Assigned task:
Each record must be repeated exactly. None may be dropped.

Listed records:
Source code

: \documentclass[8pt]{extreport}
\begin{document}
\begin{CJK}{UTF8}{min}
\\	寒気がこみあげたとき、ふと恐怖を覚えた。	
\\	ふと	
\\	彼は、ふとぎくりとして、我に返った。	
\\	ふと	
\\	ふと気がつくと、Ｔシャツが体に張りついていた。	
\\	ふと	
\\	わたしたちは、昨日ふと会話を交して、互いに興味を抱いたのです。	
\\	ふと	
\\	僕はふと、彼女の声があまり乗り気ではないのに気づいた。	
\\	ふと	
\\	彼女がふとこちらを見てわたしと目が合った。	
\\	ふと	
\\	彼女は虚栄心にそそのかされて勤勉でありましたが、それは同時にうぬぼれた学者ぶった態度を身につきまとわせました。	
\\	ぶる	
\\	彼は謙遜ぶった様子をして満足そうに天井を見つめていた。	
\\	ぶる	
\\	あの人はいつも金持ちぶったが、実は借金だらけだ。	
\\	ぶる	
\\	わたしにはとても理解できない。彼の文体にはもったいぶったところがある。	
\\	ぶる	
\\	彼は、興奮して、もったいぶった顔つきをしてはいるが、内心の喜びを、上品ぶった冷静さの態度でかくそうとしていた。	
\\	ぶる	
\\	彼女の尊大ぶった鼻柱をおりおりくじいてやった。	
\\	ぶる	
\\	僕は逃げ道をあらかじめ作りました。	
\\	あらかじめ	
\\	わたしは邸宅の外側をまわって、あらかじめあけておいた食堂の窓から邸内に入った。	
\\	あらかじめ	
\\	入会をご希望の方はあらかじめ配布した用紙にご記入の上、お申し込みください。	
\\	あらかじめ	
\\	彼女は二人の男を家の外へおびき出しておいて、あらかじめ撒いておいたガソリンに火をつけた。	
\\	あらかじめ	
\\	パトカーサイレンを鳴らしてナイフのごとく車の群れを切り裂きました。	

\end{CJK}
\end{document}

Reply to the task:
Source code

: \documentclass[8pt]{extreport}
\begin{document}
\begin{CJK}{UTF8}{min}
\\	寒気がこみあげたとき、ふと恐怖を覚えた。	
\\	ふと	
\\	彼は、ふとぎくりとして、我に返った。	
\\	ふと	
\\	ふと気がつくと、Ｔシャツが体に張りついていた。	
\\	ふと	
\\	わたしたちは、昨日ふと会話を交して、互いに興味を抱いたのです。	
\\	ふと	
\\	僕はふと、彼女の声があまり乗り気ではないのに気づいた。	
\\	ふと	
\\	彼女がふとこちらを見てわたしと目が合った。	
\\	ふと	
\\	彼女は虚栄心にそそのかされて勤勉でありましたが、それは同時にうぬぼれた学者ぶった態度を身につきまとわせました。	
\\	ぶる	
\\	彼は謙遜ぶった様子をして満足そうに天井を見つめていた。	
\\	ぶる	
\\	あの人はいつも金持ちぶったが、実は借金だらけだ。	
\\	ぶる	
\\	わたしにはとても理解できない。彼の文体にはもったいぶったところがある。	
\\	ぶる	
\\	彼は、興奮して、もったいぶった顔つきをしてはいるが、内心の喜びを、上品ぶった冷静さの態度でかくそうとしていた。	
\\	ぶる	
\\	彼女の尊大ぶった鼻柱をおりおりくじいてやった。	
\\	ぶる	
\\	僕は逃げ道をあらかじめ作りました。	
\\	あらかじめ	
\\	わたしは邸宅の外側をまわって、あらかじめあけておいた食堂の窓から邸内に入った。	
\\	あらかじめ	
\\	入会をご希望の方はあらかじめ配布した用紙にご記入の上、お申し込みください。	
\\	あらかじめ	
\\	彼女は二人の男を家の外へおびき出しておいて、あらかじめ撒いておいたガソリンに火をつけた。	
\\	あらかじめ	
\\	パトカーサイレンを鳴らしてナイフのごとく車の群れを切り裂きました。	

\end{CJK}
\end{document}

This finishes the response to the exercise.